He said he sent the letter to Johnson out of a sense of duty to uphold the oath he took when he became a grand juror last fall. He sent it certified mail the day after the town hall meeting, but as of Friday he had not received a response from Johnson, who was appointed Brunswick DA shortly after the Small shooting with the support of the local police chief.

The reports showed how the Glynn County police department interfered with the Georgia Bureau of Investigation's investigation of the shooting. It also revealed how Johnson provided the evidence to the officers' attorneys almost two months before the grand jury met and how she struck a deal with them not to present an indictment. She also allowed introduction of misleading evidence that the Glynn Count Police Department created to help justify their officers' actions.

The group in November asked Deal and Olens to reopen the case, but have yet to receive a formal response. They’ve also tried to encourage public officials in Brunswick to take action and held the town hall to help build local support for their cause.
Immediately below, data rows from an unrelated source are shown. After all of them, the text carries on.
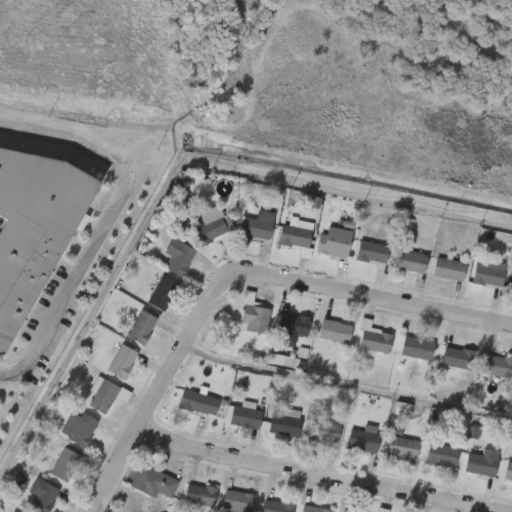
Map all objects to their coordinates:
road: (178, 200)
road: (112, 225)
building: (209, 225)
building: (255, 228)
building: (33, 229)
building: (34, 229)
building: (255, 229)
building: (294, 236)
building: (296, 236)
building: (332, 241)
building: (334, 243)
building: (371, 252)
building: (371, 253)
building: (177, 256)
building: (178, 258)
building: (408, 261)
building: (409, 262)
building: (447, 269)
building: (448, 270)
building: (488, 273)
building: (486, 274)
building: (511, 283)
building: (511, 290)
building: (161, 293)
building: (162, 294)
road: (370, 297)
building: (252, 317)
building: (253, 318)
building: (292, 324)
building: (140, 327)
building: (141, 328)
building: (292, 329)
building: (333, 331)
building: (334, 332)
building: (373, 339)
building: (374, 340)
building: (415, 348)
building: (416, 349)
building: (456, 358)
building: (457, 359)
building: (121, 362)
building: (122, 362)
building: (496, 366)
building: (497, 367)
road: (346, 380)
road: (155, 390)
building: (105, 395)
building: (106, 396)
building: (193, 402)
building: (198, 403)
building: (401, 409)
building: (245, 416)
building: (244, 417)
building: (285, 424)
building: (283, 425)
building: (77, 428)
building: (78, 428)
building: (323, 431)
building: (323, 432)
building: (510, 436)
building: (510, 436)
building: (363, 439)
building: (363, 440)
building: (400, 447)
building: (402, 448)
building: (440, 455)
building: (441, 456)
building: (480, 463)
building: (63, 464)
building: (481, 464)
building: (65, 465)
building: (507, 472)
building: (508, 472)
road: (308, 475)
building: (151, 481)
building: (153, 482)
building: (198, 494)
building: (42, 496)
building: (200, 496)
building: (40, 498)
building: (236, 501)
building: (237, 502)
building: (275, 506)
building: (276, 507)
building: (310, 508)
building: (312, 509)
road: (96, 510)
building: (381, 510)
building: (382, 510)
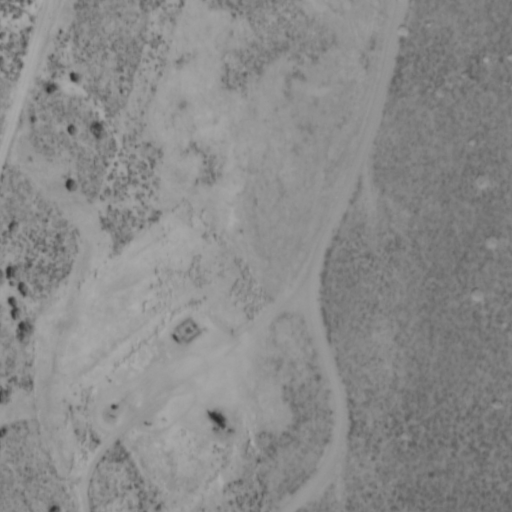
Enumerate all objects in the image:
road: (330, 257)
road: (114, 296)
road: (47, 399)
road: (32, 436)
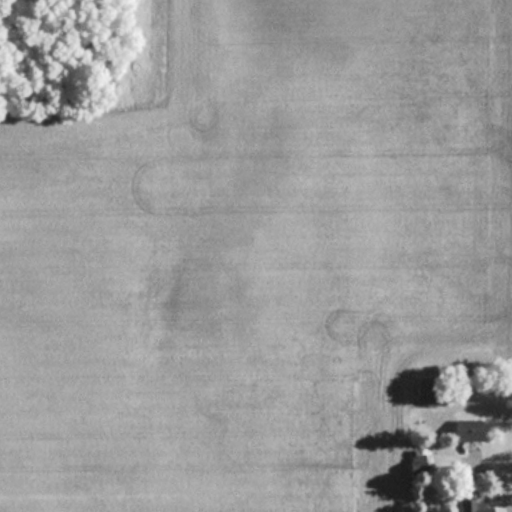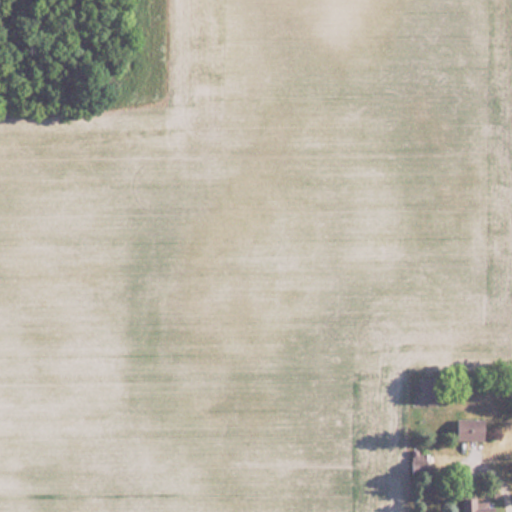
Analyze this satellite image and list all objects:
building: (471, 428)
building: (475, 505)
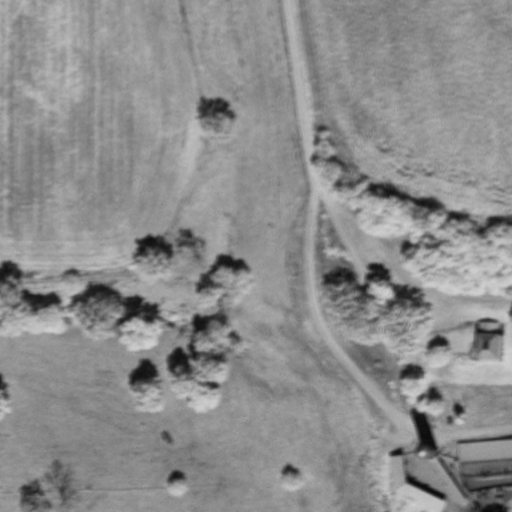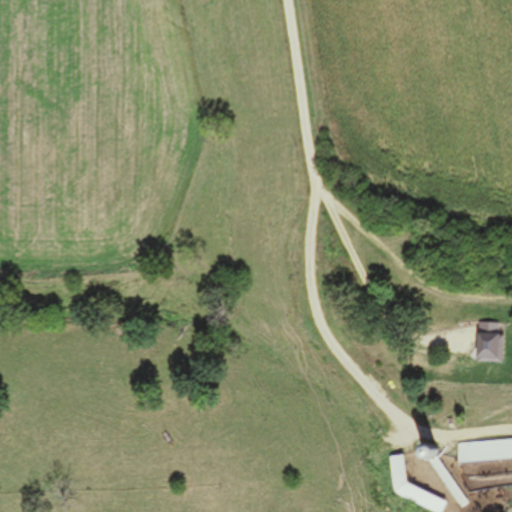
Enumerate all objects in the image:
road: (306, 232)
building: (485, 340)
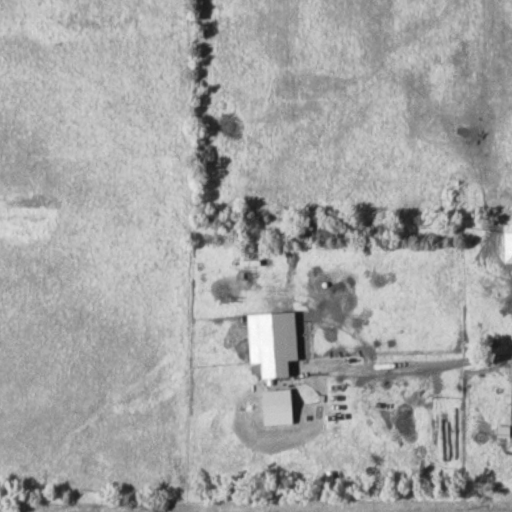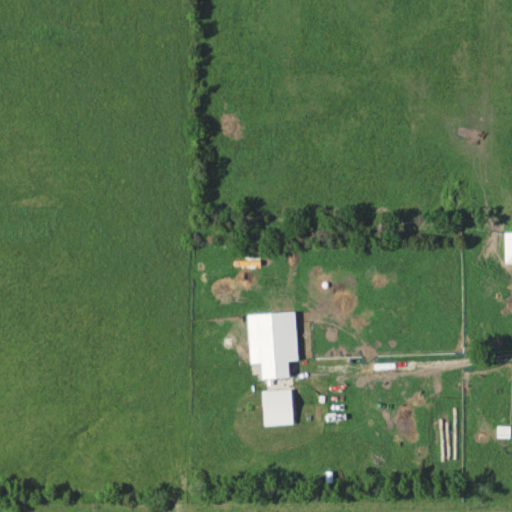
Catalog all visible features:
building: (507, 247)
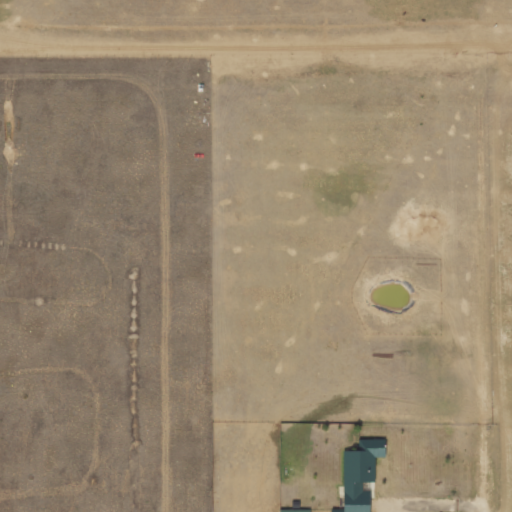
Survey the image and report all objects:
building: (361, 473)
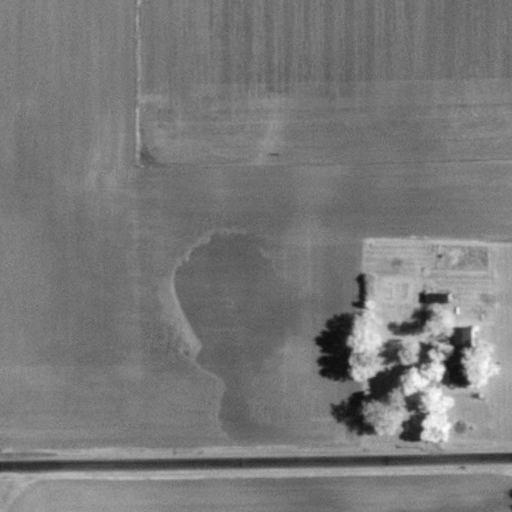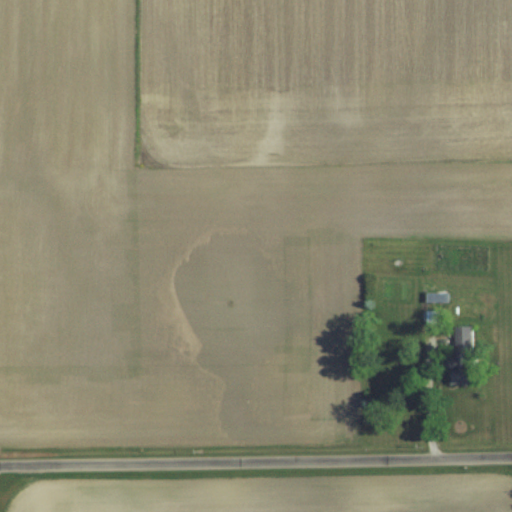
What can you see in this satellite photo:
building: (440, 297)
building: (466, 353)
road: (431, 391)
road: (256, 460)
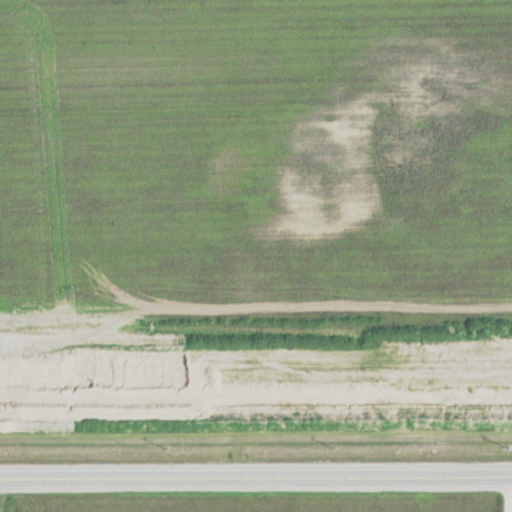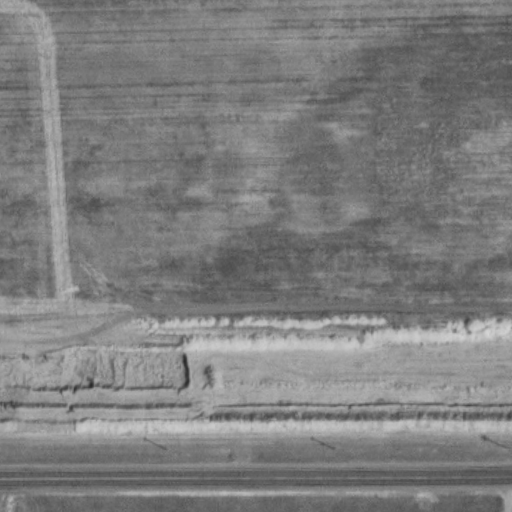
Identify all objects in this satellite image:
airport runway: (256, 55)
road: (256, 476)
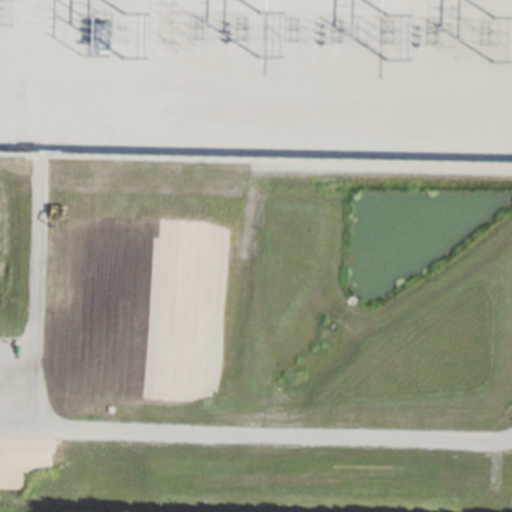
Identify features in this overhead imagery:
power substation: (258, 73)
road: (255, 115)
road: (41, 127)
road: (37, 280)
road: (15, 416)
road: (271, 425)
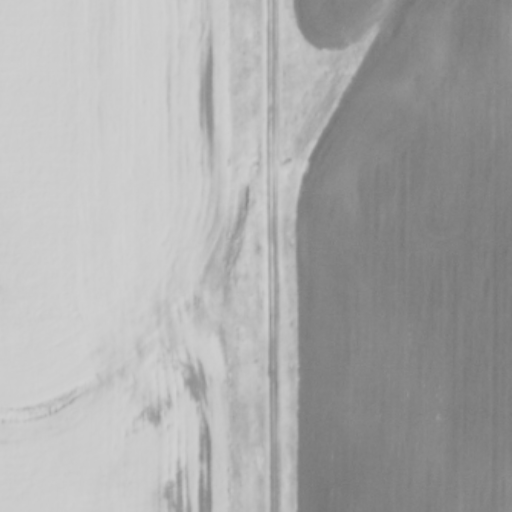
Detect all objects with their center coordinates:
road: (273, 256)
The group estimates more than 100 people attended the Jan. 28 meeting, including three Glynn County commissioners.

Since the meeting, the spotlight on the case has intensified. In addition to Booker’s letter, a nationally syndicated newspaper columnist, Leonard Pitts, penned a Feb. 2 column about the group’s efforts. He called Small’s shooting “every bit as outrageous” as more well-known cases of police brutality that have gained attention in the past year.

“I think we all feel we are making progress in getting Caroline’s story told,” said Robert Apgar, the leader of the group. “One of our major objectives is the truth should be known about what happened. There’s been major progress there. We’re still waiting for any government responses, government action. We’re going to keep pushing for that.”

The group invited Johnson to the town hall in January, but she never responded, Apgar said. About a week and a half ago, she reached out and was willing to travel to Tallahassee for a meeting that was scheduled for last Friday. But when the group insisted that a court reporter be present to document the meeting, Johnson balked. On Wednesday, she called Apgar to cancel, expressing concern that the press would have access to the transcript and would report her statements inaccurately, Apgar said.

She has declined multiple interview requests from the AJC/Channel 2 dating back to last June. In a written statement in November, she said that "as District Attorney I do not want my words used out of context to compound the tragic nature of this case." She added that the 2011 Glynn County grand jury found the officers' actions lawful as did a federal court, which in 2014 dismissed a civil lawsuit brought by Small's family.

Booker, who is scheduled to rotate off the grand jury at the end of this month, said he plans to ask to be reappointed for the next term with hopes that Small’s case can be pursued by the next grand jury.